While a small handful of cutscenes and bits of dialogue permeate the game experience, the majority of the story is told just by playing the game. The story is experienced rather than told, and it's a refreshing change of pace from the dialogue-heavy RPGs that one generally encounters. The game provides you with a basic backstory and then sends you out into the world to see what's become of it, and it can be a harrowing experience. Former soldiers of Boletaria have become servants of the demons, and once majestic feats of architecture have become little more than debris. Wretched, miserable slaves toil ceaselessly while others rot in dank, moldy dungeons. Both the visuals and the audio work diligently to provide a dark, gloomy atmosphere, and this more than anything is what makes Demon's Souls so memorable. It isn't a complex story, but there's more than enough to ensure the player constantly feels frightened and alone in a dangerous and unforgiving world. Bosses are enormous and fearsome.
The game begins by having you create your character using a generator similar to what you'd find in a western RPG like Oblivion or Mass Effect. You also select a starting class, which determines your initial stats and equipment. From there, you're thrust into a short tutorial level that ultimately ends in a brutal death, at which point the real game begins.

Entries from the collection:
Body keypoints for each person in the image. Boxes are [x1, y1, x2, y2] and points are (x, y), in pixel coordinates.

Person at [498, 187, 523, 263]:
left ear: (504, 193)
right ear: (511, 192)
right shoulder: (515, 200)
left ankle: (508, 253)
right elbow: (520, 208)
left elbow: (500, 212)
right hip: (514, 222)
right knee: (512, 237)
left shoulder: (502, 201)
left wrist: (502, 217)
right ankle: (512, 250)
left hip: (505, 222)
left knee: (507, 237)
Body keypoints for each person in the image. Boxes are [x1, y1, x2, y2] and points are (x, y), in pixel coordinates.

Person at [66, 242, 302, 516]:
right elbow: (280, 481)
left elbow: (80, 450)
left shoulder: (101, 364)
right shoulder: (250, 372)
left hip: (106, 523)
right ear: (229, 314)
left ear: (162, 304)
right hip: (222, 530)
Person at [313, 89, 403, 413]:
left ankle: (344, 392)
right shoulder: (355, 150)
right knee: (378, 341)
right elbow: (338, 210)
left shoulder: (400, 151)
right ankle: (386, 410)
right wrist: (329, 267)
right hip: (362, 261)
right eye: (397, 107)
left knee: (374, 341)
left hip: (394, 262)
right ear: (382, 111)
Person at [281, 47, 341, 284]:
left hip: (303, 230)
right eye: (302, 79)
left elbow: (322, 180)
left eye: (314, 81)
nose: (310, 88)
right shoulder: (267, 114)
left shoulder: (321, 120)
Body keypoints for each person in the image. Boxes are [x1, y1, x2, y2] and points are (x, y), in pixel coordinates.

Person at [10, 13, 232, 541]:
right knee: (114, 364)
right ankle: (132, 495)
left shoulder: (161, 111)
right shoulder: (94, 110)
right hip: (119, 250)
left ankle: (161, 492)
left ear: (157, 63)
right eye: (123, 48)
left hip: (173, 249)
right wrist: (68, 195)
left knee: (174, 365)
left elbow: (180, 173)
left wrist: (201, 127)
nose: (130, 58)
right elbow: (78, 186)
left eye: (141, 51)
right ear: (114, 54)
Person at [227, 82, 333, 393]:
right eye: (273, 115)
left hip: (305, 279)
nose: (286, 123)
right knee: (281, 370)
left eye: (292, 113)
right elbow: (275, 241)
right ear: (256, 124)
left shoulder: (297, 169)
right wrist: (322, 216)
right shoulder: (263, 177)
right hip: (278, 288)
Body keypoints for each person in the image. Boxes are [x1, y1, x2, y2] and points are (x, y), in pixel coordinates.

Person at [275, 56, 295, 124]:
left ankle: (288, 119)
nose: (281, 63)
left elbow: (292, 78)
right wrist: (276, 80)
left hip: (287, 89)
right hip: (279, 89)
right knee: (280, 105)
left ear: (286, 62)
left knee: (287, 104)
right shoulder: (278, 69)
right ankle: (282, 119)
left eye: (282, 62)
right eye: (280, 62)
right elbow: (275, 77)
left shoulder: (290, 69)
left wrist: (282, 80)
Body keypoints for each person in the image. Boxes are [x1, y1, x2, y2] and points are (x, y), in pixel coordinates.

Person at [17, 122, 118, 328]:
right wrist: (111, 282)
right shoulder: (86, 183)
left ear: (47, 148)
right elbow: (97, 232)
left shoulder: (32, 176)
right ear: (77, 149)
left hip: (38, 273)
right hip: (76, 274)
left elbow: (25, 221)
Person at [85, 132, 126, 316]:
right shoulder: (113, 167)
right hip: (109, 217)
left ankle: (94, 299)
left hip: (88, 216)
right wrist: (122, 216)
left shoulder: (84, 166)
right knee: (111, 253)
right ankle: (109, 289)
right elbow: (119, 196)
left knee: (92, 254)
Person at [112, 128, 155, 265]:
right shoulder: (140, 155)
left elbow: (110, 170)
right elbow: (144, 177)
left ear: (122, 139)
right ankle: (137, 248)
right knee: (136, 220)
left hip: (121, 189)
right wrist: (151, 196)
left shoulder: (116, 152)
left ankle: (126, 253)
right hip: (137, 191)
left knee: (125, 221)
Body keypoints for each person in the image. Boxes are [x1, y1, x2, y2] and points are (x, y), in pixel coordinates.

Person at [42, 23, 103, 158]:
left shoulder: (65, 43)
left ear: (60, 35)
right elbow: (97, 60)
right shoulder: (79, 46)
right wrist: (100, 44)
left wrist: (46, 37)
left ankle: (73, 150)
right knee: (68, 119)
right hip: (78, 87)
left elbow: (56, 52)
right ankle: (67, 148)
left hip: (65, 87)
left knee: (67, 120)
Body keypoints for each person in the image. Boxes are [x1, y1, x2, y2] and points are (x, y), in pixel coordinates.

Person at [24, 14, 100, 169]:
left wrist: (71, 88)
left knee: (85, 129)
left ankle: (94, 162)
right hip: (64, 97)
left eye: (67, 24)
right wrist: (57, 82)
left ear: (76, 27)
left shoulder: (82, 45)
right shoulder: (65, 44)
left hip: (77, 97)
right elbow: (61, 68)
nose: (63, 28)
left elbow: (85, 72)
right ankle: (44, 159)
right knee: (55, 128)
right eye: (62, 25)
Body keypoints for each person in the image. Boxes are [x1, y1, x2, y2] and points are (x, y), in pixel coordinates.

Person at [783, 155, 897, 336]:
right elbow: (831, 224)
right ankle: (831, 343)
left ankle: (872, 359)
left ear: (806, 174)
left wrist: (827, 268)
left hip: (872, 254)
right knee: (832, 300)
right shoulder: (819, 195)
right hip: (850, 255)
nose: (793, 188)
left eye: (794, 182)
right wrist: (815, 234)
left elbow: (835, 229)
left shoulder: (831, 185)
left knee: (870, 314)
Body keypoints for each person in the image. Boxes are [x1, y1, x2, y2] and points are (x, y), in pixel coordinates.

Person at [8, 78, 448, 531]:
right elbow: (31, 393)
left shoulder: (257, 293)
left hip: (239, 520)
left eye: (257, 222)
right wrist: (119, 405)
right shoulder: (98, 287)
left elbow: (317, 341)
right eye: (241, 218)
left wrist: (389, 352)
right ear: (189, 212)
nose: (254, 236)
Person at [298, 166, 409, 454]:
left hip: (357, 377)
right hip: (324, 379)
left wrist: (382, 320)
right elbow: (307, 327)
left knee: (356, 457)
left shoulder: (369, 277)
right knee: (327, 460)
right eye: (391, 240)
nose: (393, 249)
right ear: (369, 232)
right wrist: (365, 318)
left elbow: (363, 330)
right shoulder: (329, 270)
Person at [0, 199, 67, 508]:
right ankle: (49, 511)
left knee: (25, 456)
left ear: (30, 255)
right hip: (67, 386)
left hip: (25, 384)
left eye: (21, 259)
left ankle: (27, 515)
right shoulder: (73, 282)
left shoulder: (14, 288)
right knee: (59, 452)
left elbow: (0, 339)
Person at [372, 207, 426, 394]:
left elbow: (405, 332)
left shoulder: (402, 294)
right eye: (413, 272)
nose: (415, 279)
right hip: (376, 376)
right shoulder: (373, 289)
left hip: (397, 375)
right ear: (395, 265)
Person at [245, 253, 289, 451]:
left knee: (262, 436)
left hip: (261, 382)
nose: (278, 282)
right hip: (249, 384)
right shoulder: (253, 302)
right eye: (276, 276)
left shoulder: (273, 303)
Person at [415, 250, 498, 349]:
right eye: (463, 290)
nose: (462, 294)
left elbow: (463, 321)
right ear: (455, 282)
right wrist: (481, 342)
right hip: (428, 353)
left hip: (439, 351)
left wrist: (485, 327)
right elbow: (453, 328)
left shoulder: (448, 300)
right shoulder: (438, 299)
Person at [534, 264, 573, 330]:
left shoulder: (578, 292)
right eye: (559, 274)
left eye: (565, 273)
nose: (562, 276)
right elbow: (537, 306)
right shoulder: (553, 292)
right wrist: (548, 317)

◆ Task set:
**a.** Echo the Demon's Souls review word for word, everything from "The game begins" down to "real game begins.".
**b.** According to the Demon's Souls review, what does the starting class determine?
The material here stands apart from the Demon's Souls review.

◆ Answer set:
**a.**
The game begins by having you create your character using a generator similar to what you'd find in a western RPG like Oblivion or Mass Effect. You also select a starting class, which determines your initial stats and equipment. From there, you're thrust into a short tutorial level that ultimately ends in a brutal death, at which point the real game begins.

**b.** Your initial stats and equipment.